By contributor Brady Tighe
Vinyl is becoming increasingly expensive because of its booming popularity. While it is awesome that everyone is now buying turntables and saving the greatest listening format of all time from obscurity, it is awful for my bank account. It is also not good for my sanity to see shitty old albums from previous decades re-released and re-mastered, with a sticker mentioning how “indispensable” or “essential” said records are. The other day, I saw a remastered copy of Face Value by Phil Collins for $37—a sign of the goddamn end times if there ever was one.
In these times of shiny new vinyl, I find that it helps to remind everyone of the complete and utter joys that come from plumbing the discount bins of your favourite records stores for the old and used stuff that has been abandoned to the ether of time. Among these old records (that reek of bong water and mothballs) can be found the greatest of hidden gems, and the worst embarrassments to the concept of pleasing sound. You’ll see awful tacky covers featuring all kinds of awful chest hair, and if you dig deep enough, you’ll find glorious albums that most likely never made it to CD—a true vinyl treasure, typically priced for less than $5.
In tribute to this searching spirit I recently went to my local record store and grabbed a few albums out of the discount bins to review.

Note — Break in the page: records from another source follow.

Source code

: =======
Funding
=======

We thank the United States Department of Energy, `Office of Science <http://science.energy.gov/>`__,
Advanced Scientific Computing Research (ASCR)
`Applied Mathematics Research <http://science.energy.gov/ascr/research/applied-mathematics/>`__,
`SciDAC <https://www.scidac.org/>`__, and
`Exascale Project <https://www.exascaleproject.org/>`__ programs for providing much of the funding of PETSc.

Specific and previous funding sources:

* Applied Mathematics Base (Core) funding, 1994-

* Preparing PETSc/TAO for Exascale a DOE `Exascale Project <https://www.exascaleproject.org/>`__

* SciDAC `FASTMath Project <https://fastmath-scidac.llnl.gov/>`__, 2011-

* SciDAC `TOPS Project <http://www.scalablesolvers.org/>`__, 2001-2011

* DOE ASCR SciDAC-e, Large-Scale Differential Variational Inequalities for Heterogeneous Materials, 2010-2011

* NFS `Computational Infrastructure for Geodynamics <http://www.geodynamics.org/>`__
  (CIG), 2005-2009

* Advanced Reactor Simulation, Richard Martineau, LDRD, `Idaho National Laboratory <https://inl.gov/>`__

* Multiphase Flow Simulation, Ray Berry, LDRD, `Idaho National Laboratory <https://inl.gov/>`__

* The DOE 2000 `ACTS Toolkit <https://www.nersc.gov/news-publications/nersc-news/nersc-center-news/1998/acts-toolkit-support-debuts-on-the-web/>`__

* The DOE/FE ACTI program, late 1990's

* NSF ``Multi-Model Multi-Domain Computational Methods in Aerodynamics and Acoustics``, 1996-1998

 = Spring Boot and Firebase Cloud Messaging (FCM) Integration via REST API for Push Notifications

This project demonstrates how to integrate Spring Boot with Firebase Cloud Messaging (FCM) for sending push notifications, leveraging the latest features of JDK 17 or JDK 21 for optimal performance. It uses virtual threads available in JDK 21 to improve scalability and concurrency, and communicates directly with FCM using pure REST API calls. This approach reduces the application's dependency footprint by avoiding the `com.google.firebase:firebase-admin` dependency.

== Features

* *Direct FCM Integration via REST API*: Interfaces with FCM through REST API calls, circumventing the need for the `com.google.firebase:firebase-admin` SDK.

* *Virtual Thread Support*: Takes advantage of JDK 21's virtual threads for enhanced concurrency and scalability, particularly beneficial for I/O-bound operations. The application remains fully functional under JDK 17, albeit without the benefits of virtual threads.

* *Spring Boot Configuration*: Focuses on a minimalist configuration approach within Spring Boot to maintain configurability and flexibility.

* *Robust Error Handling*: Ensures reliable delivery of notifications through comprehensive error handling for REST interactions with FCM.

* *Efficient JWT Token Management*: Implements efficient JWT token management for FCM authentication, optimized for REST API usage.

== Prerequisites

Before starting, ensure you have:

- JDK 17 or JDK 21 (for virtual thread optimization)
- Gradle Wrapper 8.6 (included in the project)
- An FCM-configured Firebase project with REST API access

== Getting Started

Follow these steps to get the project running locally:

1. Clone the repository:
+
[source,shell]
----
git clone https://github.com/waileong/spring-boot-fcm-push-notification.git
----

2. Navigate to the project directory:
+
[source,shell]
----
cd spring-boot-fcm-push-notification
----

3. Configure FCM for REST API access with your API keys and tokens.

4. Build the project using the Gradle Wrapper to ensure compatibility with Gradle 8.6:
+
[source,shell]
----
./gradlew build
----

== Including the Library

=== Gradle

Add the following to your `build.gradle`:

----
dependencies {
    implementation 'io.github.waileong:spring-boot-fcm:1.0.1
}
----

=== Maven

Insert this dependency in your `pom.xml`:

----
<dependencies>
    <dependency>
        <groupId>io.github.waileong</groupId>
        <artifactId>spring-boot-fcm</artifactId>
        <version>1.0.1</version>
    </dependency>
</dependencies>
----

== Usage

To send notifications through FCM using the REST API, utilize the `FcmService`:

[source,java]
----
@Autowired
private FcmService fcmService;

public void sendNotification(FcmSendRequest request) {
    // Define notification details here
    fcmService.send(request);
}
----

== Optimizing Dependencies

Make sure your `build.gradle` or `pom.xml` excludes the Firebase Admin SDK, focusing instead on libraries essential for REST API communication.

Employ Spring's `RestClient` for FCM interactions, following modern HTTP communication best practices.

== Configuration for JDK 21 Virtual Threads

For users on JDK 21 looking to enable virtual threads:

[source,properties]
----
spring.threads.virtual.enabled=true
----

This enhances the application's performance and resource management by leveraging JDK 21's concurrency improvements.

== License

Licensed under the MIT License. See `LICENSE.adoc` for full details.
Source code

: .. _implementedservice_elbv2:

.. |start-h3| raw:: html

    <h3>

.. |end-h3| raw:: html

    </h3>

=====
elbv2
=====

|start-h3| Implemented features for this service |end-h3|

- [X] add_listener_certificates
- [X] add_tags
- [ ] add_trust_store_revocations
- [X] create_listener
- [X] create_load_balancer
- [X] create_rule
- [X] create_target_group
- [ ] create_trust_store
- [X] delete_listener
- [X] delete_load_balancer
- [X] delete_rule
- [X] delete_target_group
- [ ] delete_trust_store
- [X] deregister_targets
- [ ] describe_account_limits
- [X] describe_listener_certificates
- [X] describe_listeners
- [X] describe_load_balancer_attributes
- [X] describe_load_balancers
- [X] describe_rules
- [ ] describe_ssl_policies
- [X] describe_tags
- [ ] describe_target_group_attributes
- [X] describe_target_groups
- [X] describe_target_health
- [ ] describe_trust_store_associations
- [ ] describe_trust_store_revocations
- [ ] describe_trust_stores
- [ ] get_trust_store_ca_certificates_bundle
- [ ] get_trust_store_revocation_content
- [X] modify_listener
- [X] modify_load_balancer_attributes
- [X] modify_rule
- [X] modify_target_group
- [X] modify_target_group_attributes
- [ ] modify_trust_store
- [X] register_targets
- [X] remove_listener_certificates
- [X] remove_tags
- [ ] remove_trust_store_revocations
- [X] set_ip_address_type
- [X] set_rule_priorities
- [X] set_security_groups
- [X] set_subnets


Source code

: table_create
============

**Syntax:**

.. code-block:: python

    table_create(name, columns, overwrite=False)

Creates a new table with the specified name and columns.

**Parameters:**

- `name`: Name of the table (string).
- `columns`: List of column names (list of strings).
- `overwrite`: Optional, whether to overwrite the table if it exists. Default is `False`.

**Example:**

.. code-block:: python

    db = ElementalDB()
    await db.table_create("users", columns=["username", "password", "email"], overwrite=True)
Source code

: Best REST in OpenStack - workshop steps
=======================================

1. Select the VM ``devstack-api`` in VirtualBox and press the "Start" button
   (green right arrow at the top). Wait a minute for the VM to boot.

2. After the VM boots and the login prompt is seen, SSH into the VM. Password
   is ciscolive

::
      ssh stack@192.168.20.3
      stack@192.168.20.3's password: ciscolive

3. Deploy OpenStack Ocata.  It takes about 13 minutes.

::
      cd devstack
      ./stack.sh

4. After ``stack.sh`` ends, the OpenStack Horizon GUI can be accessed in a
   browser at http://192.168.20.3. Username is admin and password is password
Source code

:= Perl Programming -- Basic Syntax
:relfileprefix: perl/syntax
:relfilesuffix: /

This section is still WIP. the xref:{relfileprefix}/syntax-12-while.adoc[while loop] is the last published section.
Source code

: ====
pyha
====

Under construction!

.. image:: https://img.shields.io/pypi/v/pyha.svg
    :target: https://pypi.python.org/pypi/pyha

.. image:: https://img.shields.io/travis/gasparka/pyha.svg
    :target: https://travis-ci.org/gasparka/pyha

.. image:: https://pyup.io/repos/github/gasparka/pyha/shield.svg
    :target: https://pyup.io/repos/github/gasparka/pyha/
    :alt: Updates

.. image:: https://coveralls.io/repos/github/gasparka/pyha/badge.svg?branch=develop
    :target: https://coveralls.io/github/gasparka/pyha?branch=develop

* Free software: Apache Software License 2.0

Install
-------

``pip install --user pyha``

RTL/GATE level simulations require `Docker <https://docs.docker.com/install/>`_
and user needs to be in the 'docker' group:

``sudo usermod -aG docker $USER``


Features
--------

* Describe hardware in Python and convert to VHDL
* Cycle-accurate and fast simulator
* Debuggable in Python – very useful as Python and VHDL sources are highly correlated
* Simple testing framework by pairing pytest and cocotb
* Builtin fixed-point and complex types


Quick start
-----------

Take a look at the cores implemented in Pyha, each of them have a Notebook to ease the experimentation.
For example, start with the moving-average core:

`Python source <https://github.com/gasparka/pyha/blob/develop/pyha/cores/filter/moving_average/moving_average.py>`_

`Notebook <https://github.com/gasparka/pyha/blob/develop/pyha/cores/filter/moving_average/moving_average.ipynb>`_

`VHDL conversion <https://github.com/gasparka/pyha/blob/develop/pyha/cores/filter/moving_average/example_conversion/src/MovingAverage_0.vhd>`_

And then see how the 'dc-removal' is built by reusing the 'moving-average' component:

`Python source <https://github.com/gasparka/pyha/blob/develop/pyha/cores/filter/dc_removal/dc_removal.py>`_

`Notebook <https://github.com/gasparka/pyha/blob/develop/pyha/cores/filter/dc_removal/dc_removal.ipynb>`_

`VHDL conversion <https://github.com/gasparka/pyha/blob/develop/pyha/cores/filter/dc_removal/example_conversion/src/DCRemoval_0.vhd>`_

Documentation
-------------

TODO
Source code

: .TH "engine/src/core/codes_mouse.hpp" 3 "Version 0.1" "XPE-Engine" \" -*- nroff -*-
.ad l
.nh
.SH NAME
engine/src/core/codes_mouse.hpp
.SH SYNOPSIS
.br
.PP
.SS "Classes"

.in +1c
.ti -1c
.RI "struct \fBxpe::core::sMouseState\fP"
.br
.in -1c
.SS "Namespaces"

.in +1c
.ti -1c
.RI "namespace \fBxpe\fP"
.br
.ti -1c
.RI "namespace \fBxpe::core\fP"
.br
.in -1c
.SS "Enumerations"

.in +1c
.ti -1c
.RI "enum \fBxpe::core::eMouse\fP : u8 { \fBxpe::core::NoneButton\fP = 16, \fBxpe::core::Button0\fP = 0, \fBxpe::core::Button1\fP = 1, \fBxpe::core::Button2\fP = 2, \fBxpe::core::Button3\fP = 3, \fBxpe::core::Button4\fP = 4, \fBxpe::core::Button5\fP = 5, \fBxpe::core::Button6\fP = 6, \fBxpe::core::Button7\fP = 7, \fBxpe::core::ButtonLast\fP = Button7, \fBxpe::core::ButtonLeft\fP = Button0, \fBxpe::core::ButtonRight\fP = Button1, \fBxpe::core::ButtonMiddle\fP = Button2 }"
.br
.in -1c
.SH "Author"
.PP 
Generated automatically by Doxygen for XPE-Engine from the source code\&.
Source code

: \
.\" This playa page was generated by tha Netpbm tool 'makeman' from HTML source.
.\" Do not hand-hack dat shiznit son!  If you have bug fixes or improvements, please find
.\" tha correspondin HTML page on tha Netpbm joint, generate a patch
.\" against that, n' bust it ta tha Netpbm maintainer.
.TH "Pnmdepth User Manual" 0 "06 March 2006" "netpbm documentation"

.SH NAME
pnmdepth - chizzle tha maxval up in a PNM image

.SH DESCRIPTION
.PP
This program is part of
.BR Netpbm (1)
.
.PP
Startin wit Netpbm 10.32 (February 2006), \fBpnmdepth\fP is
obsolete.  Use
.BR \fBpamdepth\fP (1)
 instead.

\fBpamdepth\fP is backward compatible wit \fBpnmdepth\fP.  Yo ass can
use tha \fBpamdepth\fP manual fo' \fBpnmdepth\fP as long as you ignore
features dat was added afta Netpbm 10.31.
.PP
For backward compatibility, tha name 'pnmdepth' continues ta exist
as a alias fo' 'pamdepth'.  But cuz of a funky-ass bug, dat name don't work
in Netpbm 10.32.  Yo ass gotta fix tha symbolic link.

1. Live Peace in Toronto 1969 by Plastic Ono Band
Released 1969, paid $2.99
A band of three famous heroin addicts and two nobodies formed for one gig in Toronto in 1969. The part of the band that matters was made up of ex-Beatle and lousy human John Lennon, his musical equivalent of a howler monkey wife Yoko Ono, and famous racist, soft-rock icon Eric Clapton.
Side one of this record is the band jamming through the only covers they all happened to know how to play, a Beatles tune that’s basically a blues jam, and a virtually screamed version of the hippie-wet-dream of a song “Give Peace a Chance.” It’s listenable, even enjoyable, simply because the talent playing the songs is some of the best to ever grace rock ‘n’ roll (even if they were all dumpster fires of decency).
However, side two is where this record really shines as a conversation piece. It opens with a warning from Lennon that, “Yoko is going to do her thing all over you,” and that is exactly what she does for over 20 minutes of screeching one-word vocals over a wall of guitar feedback. If you want your neighbours to kill you, play this side of the record. Another use for this side of the album would be if you needed to end a house party and want everyone to leave as quickly as possible.
2. Not Fragile by Bachman Turner Overdrive
Released 1974, paid $1.99
This is an album worth listening to for the scorching, balls-out title track. It is also an album worth throwing into the street, lighting on fire, breaking in half, or just plain screaming at until your vocal chords bleed, for being guilty of containing the song “Ain’t Seen Nothing Yet,” which has tainted radio for long enough to practically be a crime again the human race.
3. Breakaway by Kris and Rita
Released 1974, paid $0.99
Want to be a third wheel to Kris Kristofferson and his wife Rita Coolidge crooning their way through a bunch of bullshit country songs? Me neither. However, the album was worth buying for the photos on the sleeve of Coolidge looking unsympathetically at what is clearly a bombed-out-of-his-mind Kristofferson.
Also, Kristofferson has way better duet albums, like all the ones he made with his life’s true loves: whiskey, dirt weed, peyote, and cigarettes.
4. Welcome to the Pleasure Dome by Frankie Goes To Hollywood
Released 1984, paid $1.99
A complete joy of cocaine-fueled ‘80s electro-pop. An example of an album so over-produced that literally none of the musicians in the band, sans the vocalist, actually appear on the album. Also, how glorious is that title? Every song on this double album is a danceable epic, and proof that new wave was capable of its own Blonde on Blonde.
In addition, it features the most unlikely cover of “Born to Run” to ever exist.
5. Catholic Boy by The Jim Carroll Band
Released 1980, paid $1.99
Jim Carroll is a great poet, and his novel The Basketball Diaries should be required reading for anyone interested in New York’s twisted junkie culture (a seemingly endless well of material in itself).
His music career, however, doesn’t get nearly as much attention, and it really should, as Carroll and his band are a pretty incendiary (and incredibly listenable) punk group. Each one of these songs benefits from Carroll’s skill with words, and one might feel compelled to check under their fingernails for grime after each listen.
Also, the song “People Who Died” is a masterwork.